And I am trying hard to understand if we can utilize the entire features of parquet files when used with pandas.
TL;DR: Yes, but you may have to work harder than if you used something like Dask.
For instance say I have a big parquet file (partitioned on year)
This is pedantic but a single parquet file is not partitioned on anything. Parquet "datasets" (collections of files) are partitioned. For example:
my_dataset/year=2002/data.parquet
my_dataset/year=2003/data.parquet
Does it bring everything into memory the moment we call df = pd.read_parquet("file.parquet) ?
Yes. But...you can do better:
df = pd.read_parquet('/tmp/new_dataset', filters=[[('year','=', 2002)]], columns=['year', 'state', 'gender', 'last_name'])
The filters
keyword will pass the filter down to pyarrow which will apply the filter in a pushdown fashion both to the partition (e.g. to know which directories need to be read) and to the row group statistics.
The columns
keyword will pass the column selection down to pyarrow which will apply the selection to only read the specified columns from disk.
Any of this is possible with the arrow package out there ?
Everything in pandas' read_parquet
file is being handled behind the scenes by pyarrow (unless you change to some other engine). Traditionally, the group_by
would then be handled by directly by pandas (well, maybe numpy) but pyarrow has some experimental compute APIs as well if you wanted to try doing everything in pyarrow.
Eventhough I haven't used dask just wondering if this kind of situation is handled in dask as they perform it lazily.
In my understanding (I don't have a ton of experience with dask), when you say...
df_2002 = df[df.year == 2002]
df_2002.groupby(["state", "gender"])["last_name"].count()
...in a dask dataframe then dask will figure out that it can apply pushdown filters and predicates and it will do so when loading the data. So dask takes care of figuring out what filters you should apply and what columns you need to load. This saves you from having to figure it out yourself ahead of time.

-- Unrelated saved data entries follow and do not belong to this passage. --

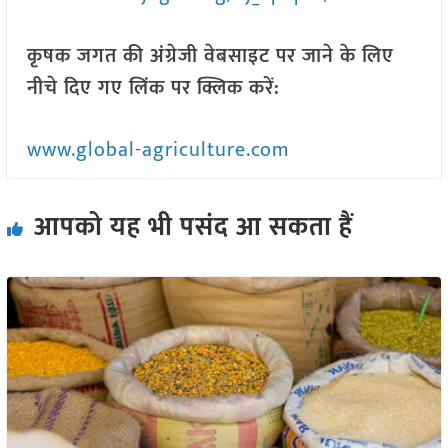
कृषक जगत की अंग्रेजी वेबसाइट पर जाने के लिए
नीचे दिए गए लिंक पर क्लिक करें:
www.global-agriculture.com
आपको यह भी पसंद आ सकता हैं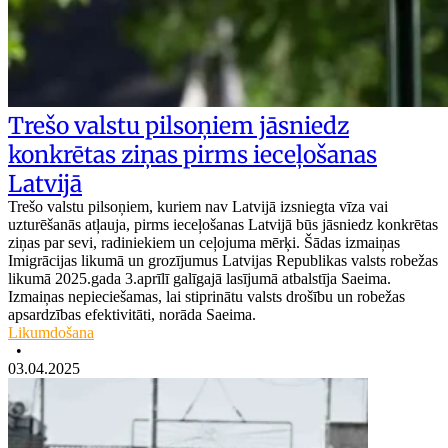
Trešo valstu pilsoņiem jāsniedz
konkrētas ziņas pirms ieceļošanas
Latvijā
Trešo valstu pilsoņiem, kuriem nav Latvijā izsniegta vīza vai
uzturēšanās atļauja, pirms ieceļošanas Latvijā būs jāsniedz konkrētas
ziņas par sevi, radiniekiem un ceļojuma mērķi. Šādas izmaiņas
Imigrācijas likumā un grozījumus Latvijas Republikas valsts robežas
likumā 2025.gada 3.aprīlī galīgajā lasījumā atbalstīja Saeima.
Izmaiņas nepieciešamas, lai stiprinātu valsts drošību un robežas
apsardzības efektivitāti, norāda Saeima.
Likumdošana
•
03.04.2025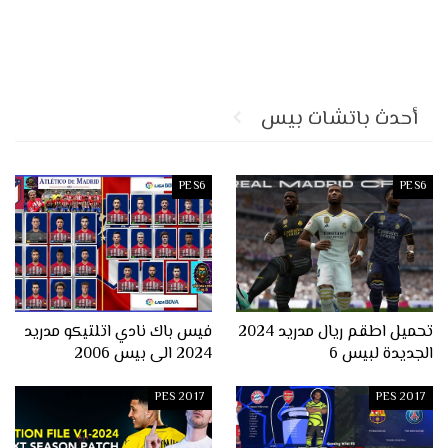
أحدث باتشات بيس
PES6
PES6
تحميل اطقم ريال مدريد 2024
فيس باك نادي اتلتيكو مدريد
الجديدة لبيس 6
2024 الى بيس 2006
PES 2017
PES 2017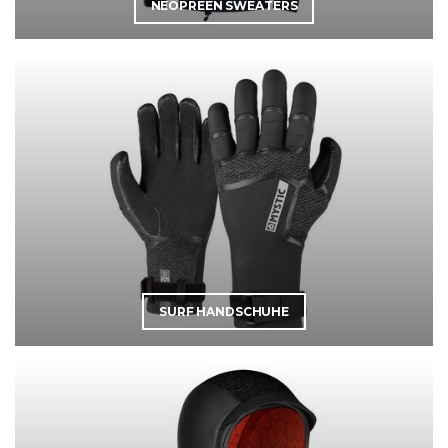
NEOPREEN SWEATERS
SURF HANDSCHUHE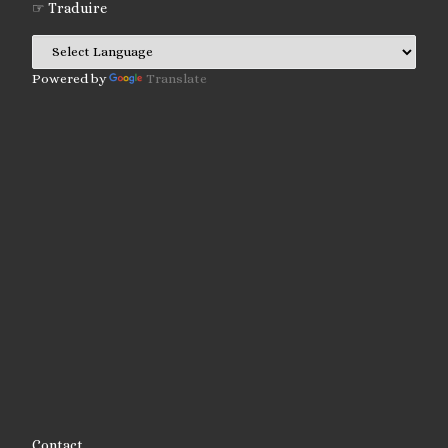
☞ Traduire
Powered by
Translate
Contact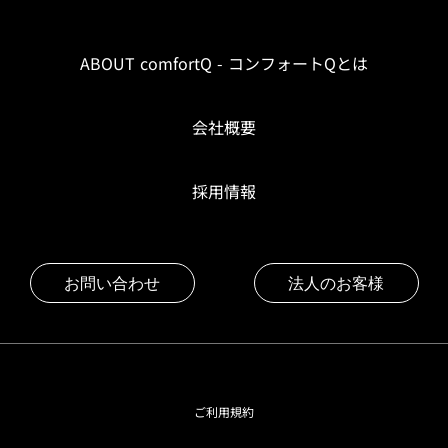
ABOUT comfortQ - コンフォートQとは
会社概要
採用情報
お問い合わせ
法人のお客様
ご利用規約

Complete example (you can use strace
to verify that it is only loading one of the two parquet files and only part of that file):
import pyarrow as pa
import pyarrow.dataset as ds
import pandas as pd
import shutil
shutil.rmtree('/tmp/new_dataset')
tab = pa.Table.from_pydict({
"year": ["2002", "2002", "2002", "2002", "2002", "2002", "2003", "2003", "2003", "2003", "2003", "2003"],
"state": [ "HI", "HI", "HI", "HI", "CO", "CO", "HI", "HI", "CO", "CO", "CO", "CO"],
"gender": [ "M", "F", None, "F", "M", "F", None, "F", "M", "F", "M", "F"],
"last_name": ["Smi", "Will", "Stev", "Stan", "Smi", "Will", "Stev", "Stan", "Smi", "Will", "Stev", "Stan"],
"bonus": [ 0, 1, 2, 3, 4, 5, 6, 7, 8, 9, 10, 11]
})
ds.write_dataset(tab, '/tmp/new_dataset', format='parquet', partitioning=['year'], partitioning_flavor='hive')
df = pd.read_parquet('/tmp/new_dataset', filters=[[('year','=', 2002)]], columns=['year', 'state', 'gender', 'last_name'])
df_2002 = df[df.year == 2002]
print(df.groupby(["state", "gender"])["last_name"].count())
Disclaimer: You are asking about a number of technologies here. I work pretty closely with the Apache Arrow project and thus my answer may be biased in that direction.